Binary download (any platform)
What this is: Pre-compiled executables you download directly. No package manager needed. Available for Linux (amd64, arm64), macOS (amd64, arm64), and Windows (amd64).
Download from GitHub Releases, or use the command line:
# Linux (auto-detects architecture)
curl -sSL https://github.com/waftester/waftester/releases/latest/download/waftester_linux_$(uname -m | sed s/aarch64/arm64/).tar.gz | tar xz
sudo mv waftester /usr/local/bin/
# macOS
curl -sSL https://github.com/waftester/waftester/releases/latest/download/waftester_darwin_$(uname -m).tar.gz | tar xz
sudo mv waftester /usr/local/bin/
Verify installation
After installing with any method, verify it works:
waf-tester version
You should see the version number, build date, and Go version. If you get “command not found”, restart your terminal or check that the installation directory is in your system’s PATH.
Core Commands
WAFtester has 33 commands. You don’t need to learn all of them — most users start with auto or scan and explore from there. Commands are grouped by what they do.
The essentials (start here)
auto — Full automated assessment. This is the “I don’t want to think about it” command. It detects your WAF, scans for vulnerabilities, tests bypasses, checks for false positives, and generates a report. One command, complete results.
waf-tester auto -u https://your-app.com --smart -o report.html
scan — Targeted vulnerability scanning. Use this when you want to test specific attack types or have more control than auto gives you.

DATA EXTRACT
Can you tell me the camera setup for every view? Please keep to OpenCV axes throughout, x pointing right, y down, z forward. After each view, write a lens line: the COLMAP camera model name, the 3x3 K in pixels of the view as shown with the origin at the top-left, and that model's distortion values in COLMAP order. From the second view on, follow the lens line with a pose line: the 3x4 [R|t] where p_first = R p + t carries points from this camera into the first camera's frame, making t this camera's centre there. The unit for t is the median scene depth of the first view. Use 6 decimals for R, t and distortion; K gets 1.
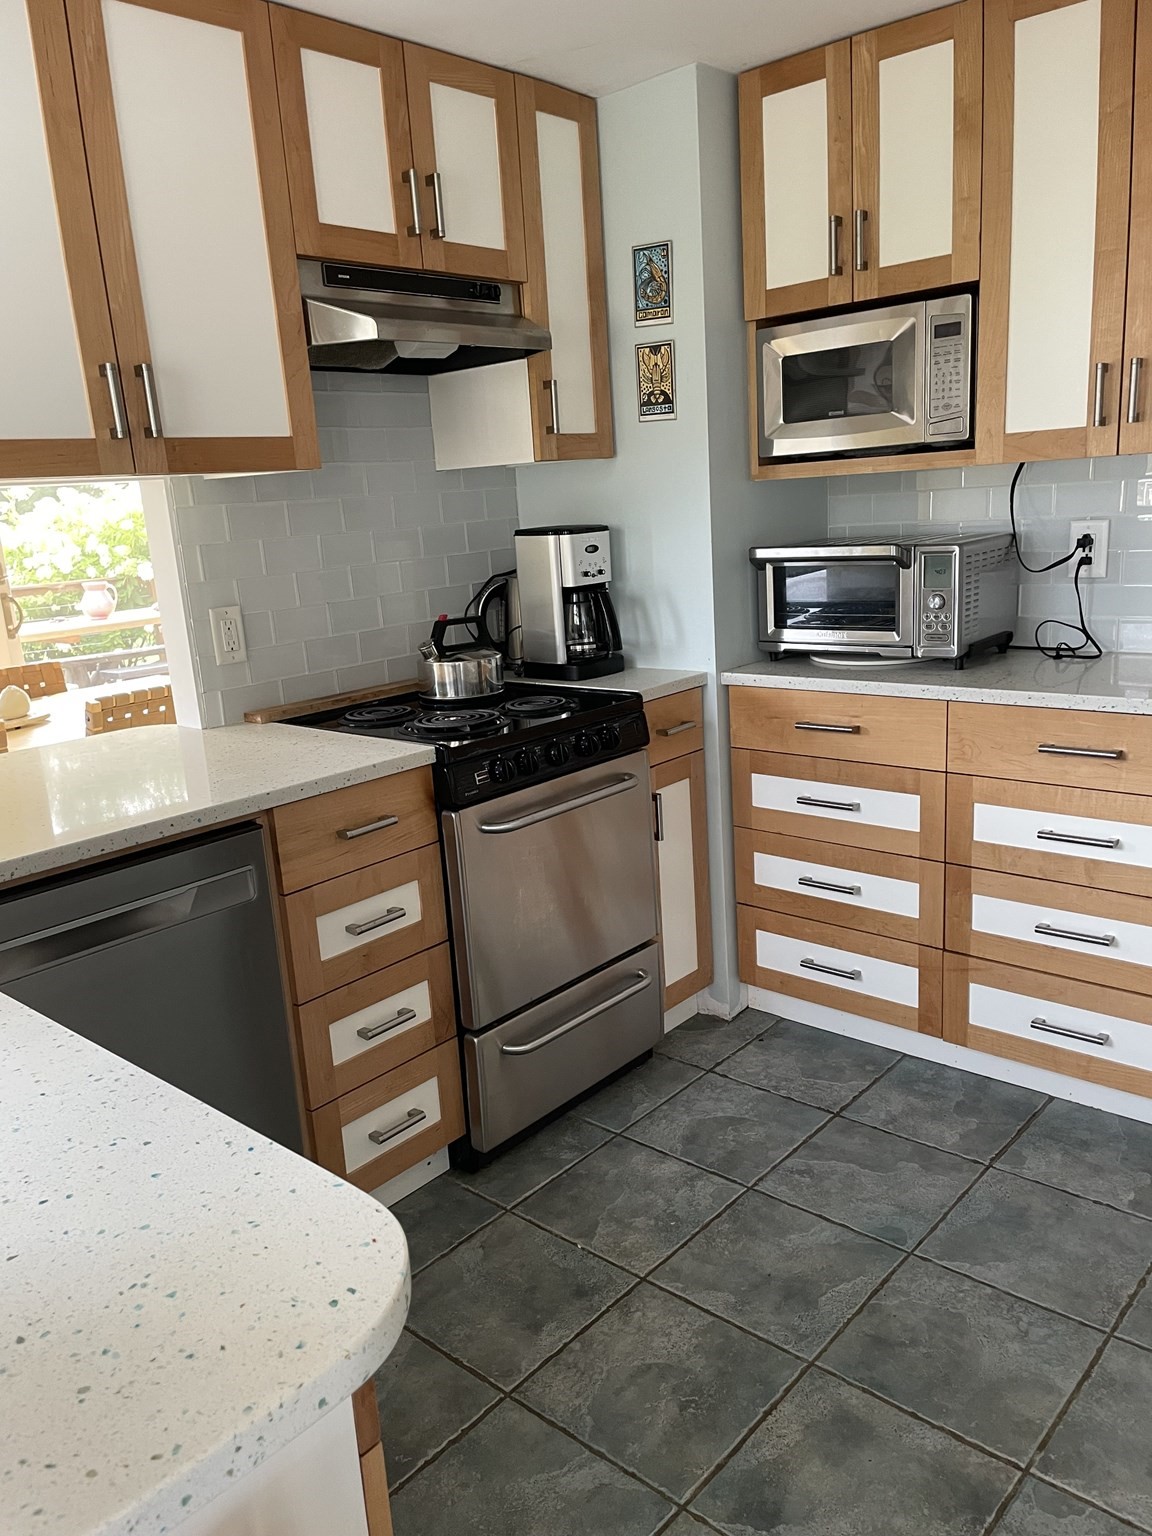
lens RADIAL K [[1167.2, 0, 579.9], [0, 1167.2, 764.4], [0, 0, 1]] dist [0.083061, -0.090163]
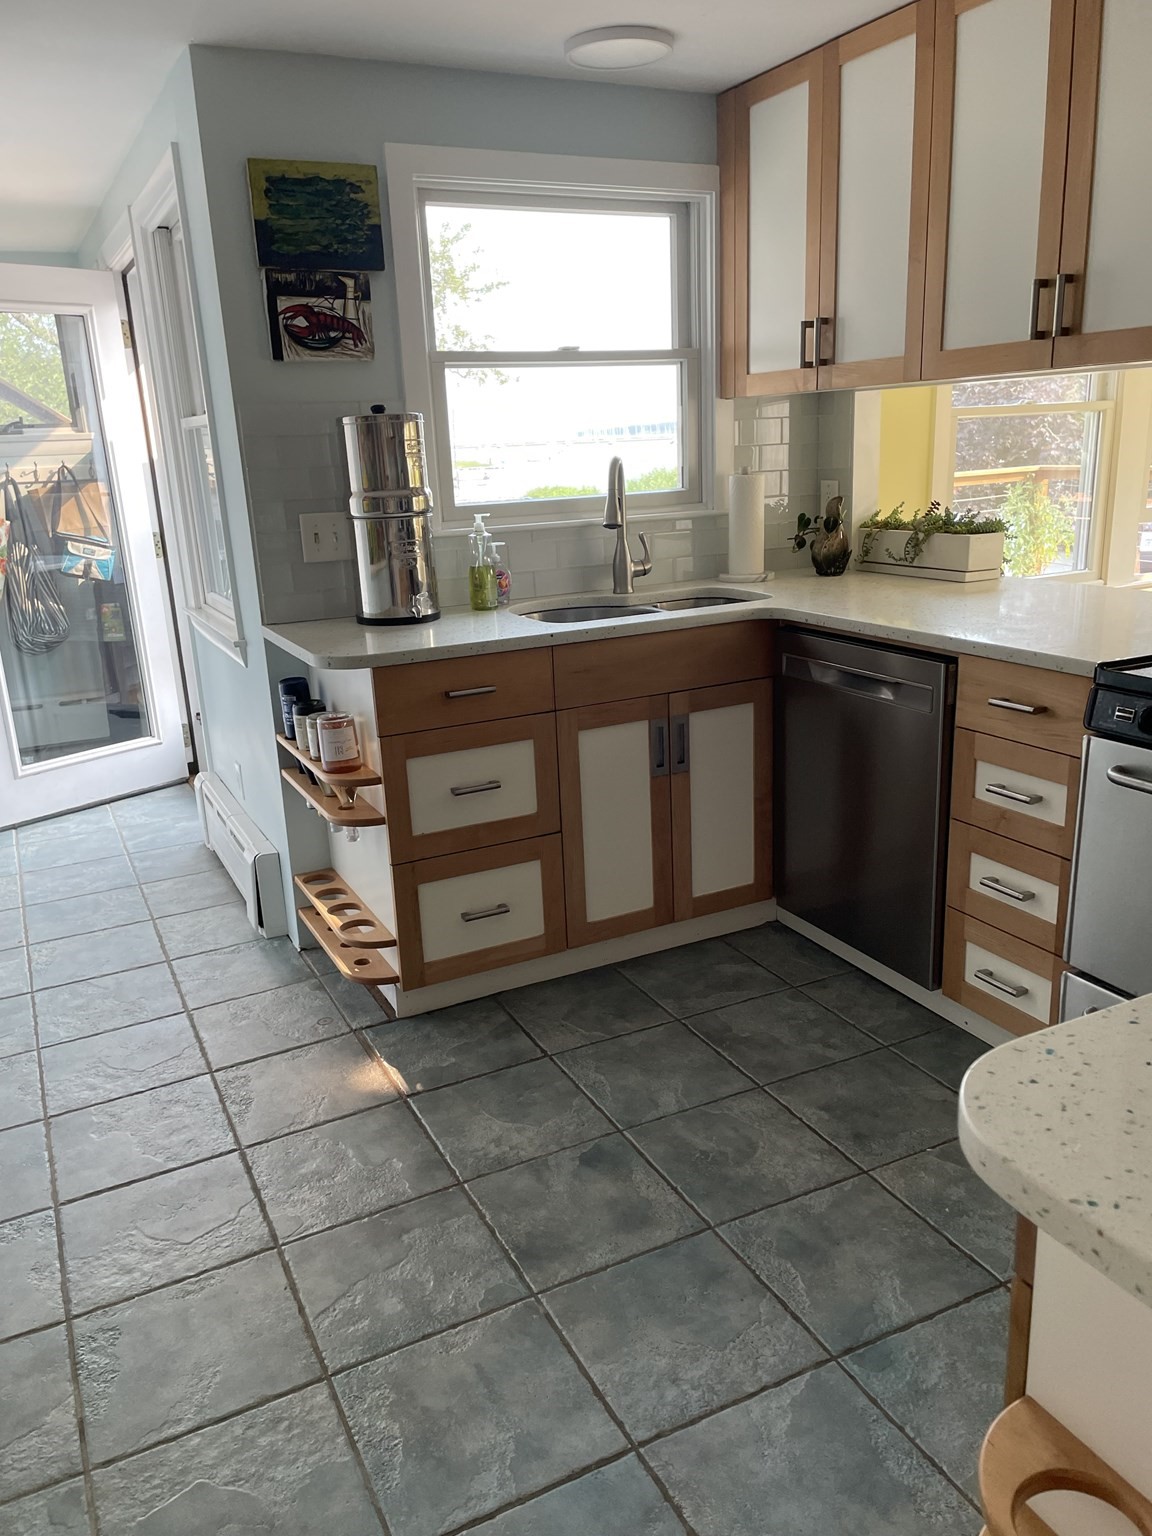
lens RADIAL K [[1167.2, 0, 582.8], [0, 1167.2, 765.7], [0, 0, 1]] dist [0.083061, -0.090163]
pose [[-0.368997, 0.316666, -0.873821, 1.098780], [-0.169979, 0.901319, 0.398410, -0.305910], [0.913755, 0.295543, -0.278757, 1.111258]]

TASKS TO COMPLETE
A – According to the WAFtester guide, what five things does the auto command do? List them.
B – Reproduce the WAFtester guide word for word from "Download from GitHub" to "essentials (start here)".

RESULTS
A –
- Detects your WAF
- Scans for vulnerabilities
- Tests bypasses
- Checks for false positives
- Generates a report

B –
Download from GitHub Releases, or use the command line:
# Linux (auto-detects architecture)
curl -sSL https://github.com/waftester/waftester/releases/latest/download/waftester_linux_$(uname -m | sed s/aarch64/arm64/).tar.gz | tar xz
sudo mv waftester /usr/local/bin/
# macOS
curl -sSL https://github.com/waftester/waftester/releases/latest/download/waftester_darwin_$(uname -m).tar.gz | tar xz
sudo mv waftester /usr/local/bin/
Verify installation
After installing with any method, verify it works:
waf-tester version
You should see the version number, build date, and Go version. If you get “command not found”, restart your terminal or check that the installation directory is in your system’s PATH.
Core Commands
WAFtester has 33 commands. You don’t need to learn all of them — most users start with auto or scan and explore from there. Commands are grouped by what they do.
The essentials (start here)